TRECHO FORNECIDO:
::::

Naquele instante, porém, ressoa do alto, do templo superior3, da igreja baixa pintada por Giotto, no cântico que salmodia até ao vértice de sua paixão, ressoa, como raio a ecoar toda a explosão do meu tormento, condensando minha tempestade, ressoa, no clamor da música e das vergas batendo no solo, o grito derradeiro do Cristo que morre.

Esse grito me atinge e me fere. Alguma coisa se dilacera em mim; abre-se uma fenda em minha alma.

O extremo apelo me convoca: é o lamento do Cristo, é a dor do mundo, é uma convergência, em mim, de forças superiores e inferiores; sinto minha alma fugir-me, arrebatada num vértice de forças titânicas, sinto a Voz instar dentro de mim e repito: "Senhor, seguir-Te-ei até à cruz".

Estou esmagado pelo peso de uma promessa solene.

*   *   *
Torno a subir à  igreja média, pintada por Giotto.

Apaga-se a última vela. É noite. Ouço ainda mais perto, dentro de mim, a repetir-se, o grito do Cristo a morrer.

Ele aqui está, no momento, presente.

Rasga-se, então, ante meus olhos, a visão da Terra e do Céu.

O Céu chora a agonia e a .paixão de amor de um Deus, a Terra treme, convulsa, no pressentimento de um vendaval sem nome

O drama do homem e o drama de Deus se conjugam nesta hora suprema de paixão.

Olho, atemorizado. Vejo um turbilhão de forças que se projeta para a Terra e vejo a Terra sacudida, agitada, submersa num mar de sangue.

É a hora tétrica da paixão do mundo. E parece sem esperança. O cerco estreita-se cada vez mais; bem depressa estará fechado e tarde será para escapar à compressão.

A mão do Eterno empunha o destino do mundo; estão prontas a desencadear-se as forças para o choque fatal. Esta próxima a hora das trevas, do mal triunfante, da prova suprema. Feliz quem não for vivo, então, sobre a terra.

::::

OS DADOS:
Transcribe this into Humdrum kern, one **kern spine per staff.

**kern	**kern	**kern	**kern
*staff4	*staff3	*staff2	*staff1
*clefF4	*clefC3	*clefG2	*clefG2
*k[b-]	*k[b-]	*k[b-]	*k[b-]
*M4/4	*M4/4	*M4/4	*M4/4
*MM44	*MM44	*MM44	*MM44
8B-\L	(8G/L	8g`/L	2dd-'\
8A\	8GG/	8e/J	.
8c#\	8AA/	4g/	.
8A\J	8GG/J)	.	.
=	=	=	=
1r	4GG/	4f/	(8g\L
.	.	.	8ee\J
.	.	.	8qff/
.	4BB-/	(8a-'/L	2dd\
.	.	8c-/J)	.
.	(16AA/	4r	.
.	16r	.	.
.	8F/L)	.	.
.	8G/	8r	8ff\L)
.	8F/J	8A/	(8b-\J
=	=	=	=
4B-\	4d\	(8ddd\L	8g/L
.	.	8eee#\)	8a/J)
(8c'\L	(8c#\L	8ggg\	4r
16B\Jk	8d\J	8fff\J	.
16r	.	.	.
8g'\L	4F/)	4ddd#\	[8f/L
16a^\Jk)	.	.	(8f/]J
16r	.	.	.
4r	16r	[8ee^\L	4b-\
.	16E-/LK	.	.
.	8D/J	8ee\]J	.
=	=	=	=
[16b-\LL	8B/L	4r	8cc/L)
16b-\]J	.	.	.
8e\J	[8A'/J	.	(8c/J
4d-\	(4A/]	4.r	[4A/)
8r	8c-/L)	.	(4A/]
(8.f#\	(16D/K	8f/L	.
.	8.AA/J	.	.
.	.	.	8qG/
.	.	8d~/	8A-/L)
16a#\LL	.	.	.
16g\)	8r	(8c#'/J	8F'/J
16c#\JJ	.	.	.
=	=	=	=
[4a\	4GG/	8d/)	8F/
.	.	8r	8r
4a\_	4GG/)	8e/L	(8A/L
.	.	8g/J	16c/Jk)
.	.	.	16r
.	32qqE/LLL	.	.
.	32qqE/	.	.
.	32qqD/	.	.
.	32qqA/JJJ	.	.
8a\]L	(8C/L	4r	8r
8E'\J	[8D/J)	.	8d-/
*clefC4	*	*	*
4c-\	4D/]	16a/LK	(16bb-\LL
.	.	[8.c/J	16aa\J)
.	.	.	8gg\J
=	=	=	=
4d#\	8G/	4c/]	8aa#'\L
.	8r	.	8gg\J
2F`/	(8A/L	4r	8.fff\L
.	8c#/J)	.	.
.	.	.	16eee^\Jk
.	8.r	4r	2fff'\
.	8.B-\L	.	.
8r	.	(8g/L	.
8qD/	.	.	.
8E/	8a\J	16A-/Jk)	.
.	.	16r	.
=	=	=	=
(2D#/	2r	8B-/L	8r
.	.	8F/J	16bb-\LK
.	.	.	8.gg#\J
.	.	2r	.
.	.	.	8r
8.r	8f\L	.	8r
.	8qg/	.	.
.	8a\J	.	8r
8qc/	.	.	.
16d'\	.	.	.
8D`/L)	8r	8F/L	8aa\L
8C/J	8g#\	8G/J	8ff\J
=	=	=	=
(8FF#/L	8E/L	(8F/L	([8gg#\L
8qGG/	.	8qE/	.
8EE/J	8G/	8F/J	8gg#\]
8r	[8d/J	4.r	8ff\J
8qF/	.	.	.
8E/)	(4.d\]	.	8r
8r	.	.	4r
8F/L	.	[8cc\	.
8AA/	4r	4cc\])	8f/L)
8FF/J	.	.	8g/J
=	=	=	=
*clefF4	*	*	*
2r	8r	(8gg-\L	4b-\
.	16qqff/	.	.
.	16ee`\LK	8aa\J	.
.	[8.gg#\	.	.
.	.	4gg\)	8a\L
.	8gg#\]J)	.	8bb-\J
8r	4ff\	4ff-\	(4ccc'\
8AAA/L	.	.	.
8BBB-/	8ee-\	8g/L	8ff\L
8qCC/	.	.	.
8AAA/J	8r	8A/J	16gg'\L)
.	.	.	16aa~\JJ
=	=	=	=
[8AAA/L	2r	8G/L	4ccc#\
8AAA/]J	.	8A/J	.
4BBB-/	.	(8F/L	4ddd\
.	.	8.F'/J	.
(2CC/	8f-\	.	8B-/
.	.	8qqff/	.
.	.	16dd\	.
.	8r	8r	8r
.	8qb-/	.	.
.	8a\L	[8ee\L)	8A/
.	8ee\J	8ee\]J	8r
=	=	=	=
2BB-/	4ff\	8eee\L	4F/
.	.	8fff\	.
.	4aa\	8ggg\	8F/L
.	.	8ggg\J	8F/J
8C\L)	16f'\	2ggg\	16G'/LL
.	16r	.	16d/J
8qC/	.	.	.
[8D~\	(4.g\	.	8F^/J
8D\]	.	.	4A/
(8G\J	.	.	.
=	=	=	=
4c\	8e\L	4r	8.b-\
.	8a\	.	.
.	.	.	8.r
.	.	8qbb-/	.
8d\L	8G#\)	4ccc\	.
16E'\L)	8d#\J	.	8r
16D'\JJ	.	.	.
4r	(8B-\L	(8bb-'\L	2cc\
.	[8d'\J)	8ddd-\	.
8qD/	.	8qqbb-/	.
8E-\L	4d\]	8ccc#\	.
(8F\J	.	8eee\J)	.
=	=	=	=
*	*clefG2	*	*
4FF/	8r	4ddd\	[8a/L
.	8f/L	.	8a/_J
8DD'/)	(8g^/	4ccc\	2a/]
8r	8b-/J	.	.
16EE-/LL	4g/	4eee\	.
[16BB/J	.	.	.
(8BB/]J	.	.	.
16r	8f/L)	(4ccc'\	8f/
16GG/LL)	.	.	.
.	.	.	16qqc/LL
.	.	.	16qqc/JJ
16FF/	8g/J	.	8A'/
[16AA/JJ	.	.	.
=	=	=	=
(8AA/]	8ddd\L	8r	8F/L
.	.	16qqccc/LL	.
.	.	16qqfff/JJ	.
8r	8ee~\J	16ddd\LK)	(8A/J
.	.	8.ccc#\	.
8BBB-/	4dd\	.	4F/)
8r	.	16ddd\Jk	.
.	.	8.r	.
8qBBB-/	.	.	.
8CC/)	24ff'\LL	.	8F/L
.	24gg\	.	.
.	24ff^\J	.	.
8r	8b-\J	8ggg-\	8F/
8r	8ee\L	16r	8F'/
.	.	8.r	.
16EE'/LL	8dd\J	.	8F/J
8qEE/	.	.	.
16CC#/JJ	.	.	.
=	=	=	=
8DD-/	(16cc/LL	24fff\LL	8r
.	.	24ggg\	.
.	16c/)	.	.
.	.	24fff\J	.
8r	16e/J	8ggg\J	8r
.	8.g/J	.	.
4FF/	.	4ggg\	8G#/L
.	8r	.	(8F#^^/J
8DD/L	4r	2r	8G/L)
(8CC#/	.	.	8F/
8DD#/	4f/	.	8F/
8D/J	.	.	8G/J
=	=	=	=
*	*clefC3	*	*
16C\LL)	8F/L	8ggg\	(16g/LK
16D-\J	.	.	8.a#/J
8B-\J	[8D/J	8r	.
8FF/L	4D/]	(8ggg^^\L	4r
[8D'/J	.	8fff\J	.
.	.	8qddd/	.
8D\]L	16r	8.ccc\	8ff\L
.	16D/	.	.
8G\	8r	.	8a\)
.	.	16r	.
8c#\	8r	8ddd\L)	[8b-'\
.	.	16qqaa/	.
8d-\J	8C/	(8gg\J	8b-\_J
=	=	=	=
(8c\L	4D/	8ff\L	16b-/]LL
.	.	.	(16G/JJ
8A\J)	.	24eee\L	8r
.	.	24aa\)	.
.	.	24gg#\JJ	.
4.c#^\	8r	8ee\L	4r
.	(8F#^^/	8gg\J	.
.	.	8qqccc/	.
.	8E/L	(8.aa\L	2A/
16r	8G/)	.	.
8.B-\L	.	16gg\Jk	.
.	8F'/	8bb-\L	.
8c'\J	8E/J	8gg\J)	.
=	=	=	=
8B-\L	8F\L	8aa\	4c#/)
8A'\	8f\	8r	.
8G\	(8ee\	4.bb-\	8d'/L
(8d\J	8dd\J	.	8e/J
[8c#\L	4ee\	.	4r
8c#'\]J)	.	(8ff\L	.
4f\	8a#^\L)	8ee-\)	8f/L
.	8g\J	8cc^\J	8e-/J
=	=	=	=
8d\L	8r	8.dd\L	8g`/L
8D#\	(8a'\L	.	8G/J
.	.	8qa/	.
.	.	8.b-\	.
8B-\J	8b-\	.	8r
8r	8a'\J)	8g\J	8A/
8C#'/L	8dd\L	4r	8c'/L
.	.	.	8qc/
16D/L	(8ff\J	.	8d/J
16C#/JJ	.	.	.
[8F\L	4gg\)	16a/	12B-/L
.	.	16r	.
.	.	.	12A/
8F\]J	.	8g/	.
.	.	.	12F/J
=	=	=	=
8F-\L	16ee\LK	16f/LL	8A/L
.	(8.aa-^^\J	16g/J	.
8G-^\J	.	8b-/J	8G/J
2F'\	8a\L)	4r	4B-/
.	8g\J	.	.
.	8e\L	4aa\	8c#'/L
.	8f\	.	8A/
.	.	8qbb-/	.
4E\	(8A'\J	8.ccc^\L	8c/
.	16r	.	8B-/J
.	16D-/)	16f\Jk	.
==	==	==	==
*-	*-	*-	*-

::::

TAREFA PROPOSTA A:
Liste todas as linhas das entradas que contêm a palavra "kern". Maiúsculas e minúsculas contam.
TAREFA PROPOSTA B:
Escreva o que vem depois no trecho sobre o grito do Cristo e a visão da Terra e do Céu, começando logo após a última frase.

RESULTADO DA TAREFA A:
Transcribe this into Humdrum kern, one **kern spine per staff.
**kern	**kern	**kern	**kern

RESULTADO DA TAREFA B:
O amor de Deus deve retrair-se um momento, para que a justiça seja feita e o destino, desejado pelo homem, se cumpra.

Há algum tempo, eu já disse — preparai-vos, preparai-vos — e não ouvistes. Em breve, será demasiado tarde.

O drama está próximo, eu o sinto, torna-se meu, toco-o, ressoa desesperadamente no mais íntimo de meu espírito.

Repito: "Toma, Senhor, minha alma".

E três vezes repito: "Senhor, ofereço-te a mim mesmo pela salvação do mundo".

"Seguir-Te-ei até à cruz".

Três vezes repito e sinto que Tu, Cristo, me escutas me aceitas e que estou unido à Tua paixão.

Compreendo que me guiaste até aqui, ao templo de São Francisco, para que, sobre Seu túmulo, próximo Dele, eu Te repetisse esta nova promessa, solene, decisiva, após a primeira, após cinco anos de duro caminhar.

Compreendo que Tu esperavas esta minha nova dação, porque agora um peregrinar mais áspero se inicia e um esforço mais árduo me espera.

O cântico cessou depois de seu último paroxismo.

Todas as luzes se apagaram. O templo está em silêncio, no escuro.

Minha alma atinge, junto à alma de Cristo no Getsêmani, sua última desolação.

Abala-me o último estalido das vergas batendo no solo.

Naquele instante, verdadeiramente senti a terra tremer.

*   *   *
Como era belo contemplar, lá fora, antes do ocaso, sobre o doce e extenso vale úmbrico e os reflexos do Tescio4, os pinheiros ondeando ao vento, contra os diáfanos esplendores da distância!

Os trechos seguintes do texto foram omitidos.